Growing of rice at Wales Estate

An indispensable facet of good governance is the considerate presentation of important decisions and ensuring that there is transparency coupled with the willingness to provide explanations if challenged. Governments must make certain that the people most affected by these decisions are kept involved and attuned to the outcomes. It is one of a number of areas where the APNU+AFC government and its designates in various agencies have been found severely lacking. It is a failure that festers and builds deep-seated resentment.

A prime example of this is the government’s handling -along with its hand-picked GuySuCo management and board – of the sugar industry. Relations between the government and the workers were already frayed because of the reality that the sugar industry is solidly the constituency of the former PPP/C government and that in recent years it had to be bailed out with billions of taxpayers’ money and with billions more to come. The thousands of sugar workers were left on tenterhooks last year after the government set up a Commission of Inquiry (CoI)  into the sugar industry amid anxieties that some estates would be closed and privatisation pursued.

There were months of conflicting signals and silence from the CoI and government until the hammer blow fell in January this year, to wit that cane would cease to be planted at the Wales Estate at the end of this year. That decision went against the grain of the recommendations in the CoI and was not properly communicated to workers and the community of Wales. Understandably, there was much dismay and despondency among Wales workers that their decades-old livelihood was coming to a bleak end and that they faced a very uncertain future. Some settled for severance – payment of which has now been ensnared by a court case – while hundreds of others await their fate. In the intervening months, neither the government/Ministry of Agriculture nor GuySuCo was able to alleviate the mental burden on workers or to keep their unions properly advised. There was some talk about feasibility studies – aquaculture was mentioned – which would inform decisions on the way forward but nothing tangible and neither GuySuCo nor the Ministry of Agriculture has taken the public into their confidence in relation to these studies.

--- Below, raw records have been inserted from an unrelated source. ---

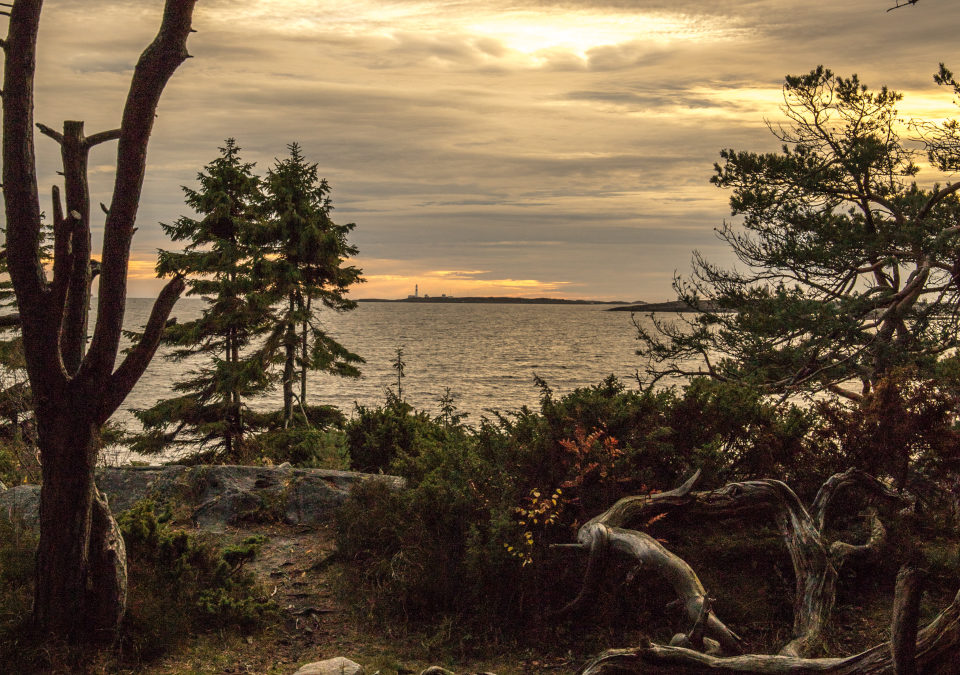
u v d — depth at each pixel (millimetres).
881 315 14539
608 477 7066
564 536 6969
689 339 15977
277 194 21312
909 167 16141
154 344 5949
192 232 21312
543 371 104500
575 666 5871
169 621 6184
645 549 5949
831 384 14328
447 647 6230
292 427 20812
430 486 7328
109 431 20812
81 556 5859
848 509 7941
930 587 6652
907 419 7758
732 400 8062
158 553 6961
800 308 14617
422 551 7020
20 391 12789
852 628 6086
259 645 6320
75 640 5812
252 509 9242
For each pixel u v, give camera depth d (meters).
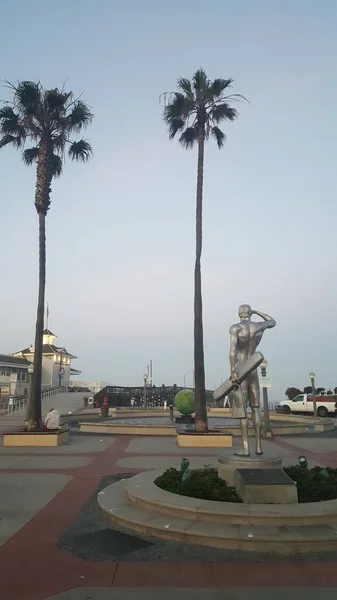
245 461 8.67
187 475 8.58
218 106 22.11
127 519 6.96
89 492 9.56
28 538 6.50
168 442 19.62
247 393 9.48
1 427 26.38
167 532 6.43
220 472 8.89
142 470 12.40
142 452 16.22
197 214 21.20
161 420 31.30
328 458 14.63
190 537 6.24
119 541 6.36
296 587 4.85
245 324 9.65
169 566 5.45
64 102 21.31
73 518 7.56
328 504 6.91
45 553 5.91
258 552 5.89
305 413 38.78
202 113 21.98
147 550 6.00
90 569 5.37
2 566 5.46
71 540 6.42
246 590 4.78
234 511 6.62
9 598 4.59
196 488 7.84
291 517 6.43
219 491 7.61
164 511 7.16
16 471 12.21
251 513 6.53
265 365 22.70
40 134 21.33
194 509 6.82
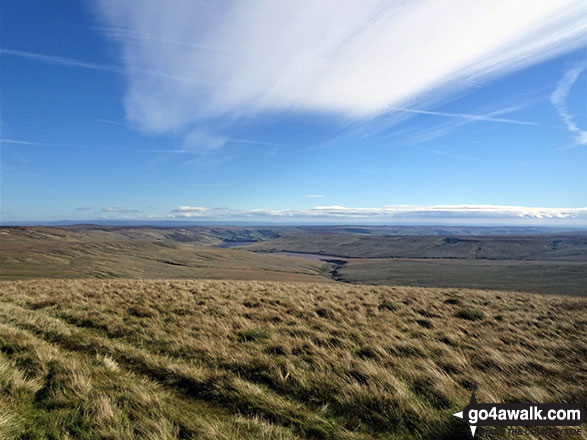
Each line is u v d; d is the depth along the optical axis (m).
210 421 4.60
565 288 69.06
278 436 4.29
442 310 13.12
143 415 4.59
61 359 6.34
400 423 4.84
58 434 4.10
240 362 6.78
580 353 8.12
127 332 8.89
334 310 12.30
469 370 6.93
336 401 5.41
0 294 14.70
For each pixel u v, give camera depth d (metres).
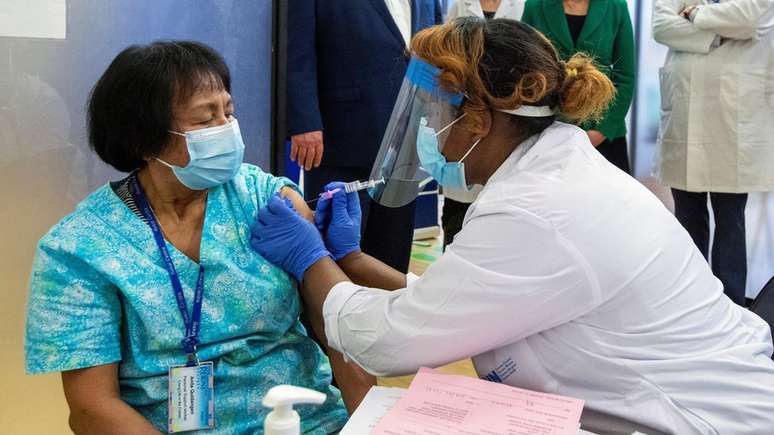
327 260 1.29
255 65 1.84
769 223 3.21
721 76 2.88
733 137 2.89
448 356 1.07
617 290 1.04
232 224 1.28
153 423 1.20
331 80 2.16
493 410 0.94
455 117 1.16
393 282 1.48
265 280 1.27
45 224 1.57
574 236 1.02
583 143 1.16
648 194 1.15
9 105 1.48
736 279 3.02
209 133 1.18
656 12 3.09
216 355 1.21
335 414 1.36
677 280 1.10
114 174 1.65
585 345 1.08
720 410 1.05
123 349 1.19
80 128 1.58
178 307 1.19
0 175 1.49
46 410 1.63
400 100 1.33
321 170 2.26
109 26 1.57
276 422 0.75
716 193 3.01
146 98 1.14
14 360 1.58
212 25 1.73
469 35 1.11
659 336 1.07
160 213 1.24
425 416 0.94
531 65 1.08
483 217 1.06
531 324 1.04
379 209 2.25
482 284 1.02
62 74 1.53
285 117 2.03
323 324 1.33
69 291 1.12
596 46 2.79
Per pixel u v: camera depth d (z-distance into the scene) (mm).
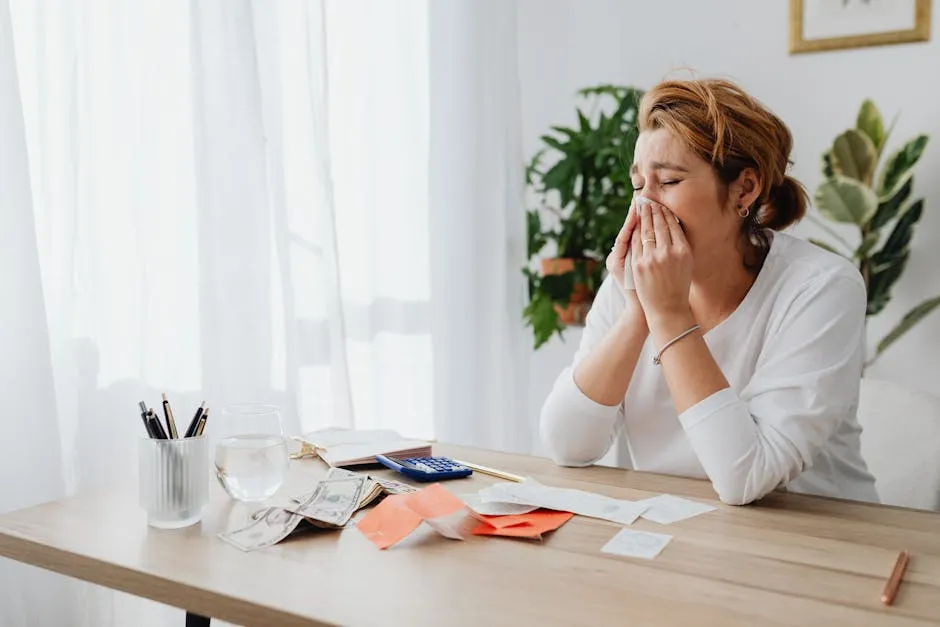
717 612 792
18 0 1542
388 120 2436
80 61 1601
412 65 2492
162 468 1010
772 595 834
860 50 2576
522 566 910
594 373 1354
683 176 1261
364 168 2344
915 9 2492
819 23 2613
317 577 875
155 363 1752
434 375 2588
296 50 2057
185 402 1805
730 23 2738
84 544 964
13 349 1479
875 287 2441
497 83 2723
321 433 1512
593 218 2600
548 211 3059
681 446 1427
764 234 1387
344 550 956
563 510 1095
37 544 968
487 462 1379
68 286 1580
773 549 967
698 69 2799
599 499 1151
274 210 1953
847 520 1080
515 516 1071
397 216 2477
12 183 1462
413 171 2512
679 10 2807
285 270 1955
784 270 1340
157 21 1741
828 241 2637
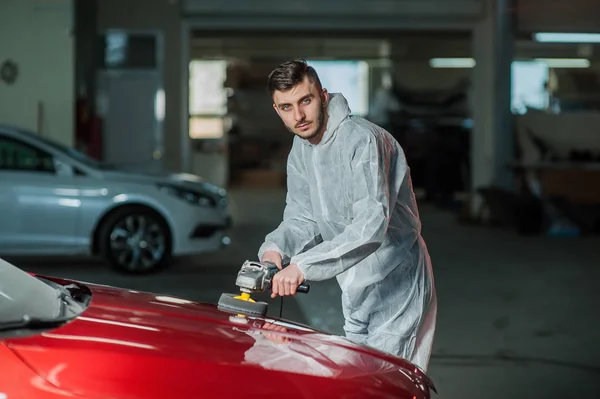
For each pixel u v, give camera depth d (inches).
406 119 1013.2
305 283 154.2
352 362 131.9
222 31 766.5
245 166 1204.5
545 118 754.2
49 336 117.5
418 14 728.3
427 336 179.8
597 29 741.3
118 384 110.4
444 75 1104.8
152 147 727.1
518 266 501.4
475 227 703.7
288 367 122.4
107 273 459.5
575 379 273.0
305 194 173.9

It therefore came as a monumental surprise that the public would learn of the next significant development by way of an advertisement on Thursday by GuySuCo in the state-owned Guyana Chronicle inviting bids for the clearing of 485 acres of Wales estate for the cultivation of rice. This was a most disrespectful and outrageous display by GuySuCo and the government. Why wasn’t there some engagement with the workers and other stakeholders on the prospect of rice becoming one of the diversification trajectories for Wales?

Is it the intention of the powers that be that the workers who along with their families have served the sugar industry faithfully for decades will simply be instructed on the way forward without even the prospect of the most glancing of consultations? Is it the case that GuySuCo and the government expect that the workers could be miraculously transformed from cane planters and tenderers to rice growers and harvesters? Is it the case that GuySuCo has done rigorous due diligence on the Wales soils to assure it that cultivation of rice is feasible and that the drainage and irrigation infrastructure is suitable? Is it the case that rice is the only feasible diversification option and if not is it wise to commit any part of Wales to rice if other viable options exist? Is it the case that a full market feasibility study has been done for the rice that is going to be grown at Wales?

Whatever the answers, the springing of this project on the sugar workers and general public by way of an advertisement in the state-owned newspaper is to be rejected in the strongest terms.  GuySuCo is behaving like an overseer rather than a corporation that should be acutely aware of its corporate social responsibility. Considering that no senior government official had the good sense to visit Wales in January to explain the closure of sugar cultivation to workers and the community,  both the administration and the sugar corporation must now do the honourable thing and lay out in detail why rice cultivation is feasible, how it will be done and how the present workers of the estate and residents of Wales will be involved. Workers should also be fully apprised of other diversification ventures that may be in the pipeline.

The callous treatment of the sugar workers by the APNU+AFC government has not been singular. Traits of this high-handed behaviour has been seen in the APNU+AFC controlled City Hall particularly in relation to the vendors. It has also been seen in the manner in which army personnel descended on the Walter Roth museum and suggested that this repository of collections thousands of years old would simply have to move out. It is evident in the dismissive response to established collective bargaining principles as it relates to pay for public servants. It is redolent of an authoritarian culture and disdaining of the need to consult and show full respect to all stakeholders. It must not continue.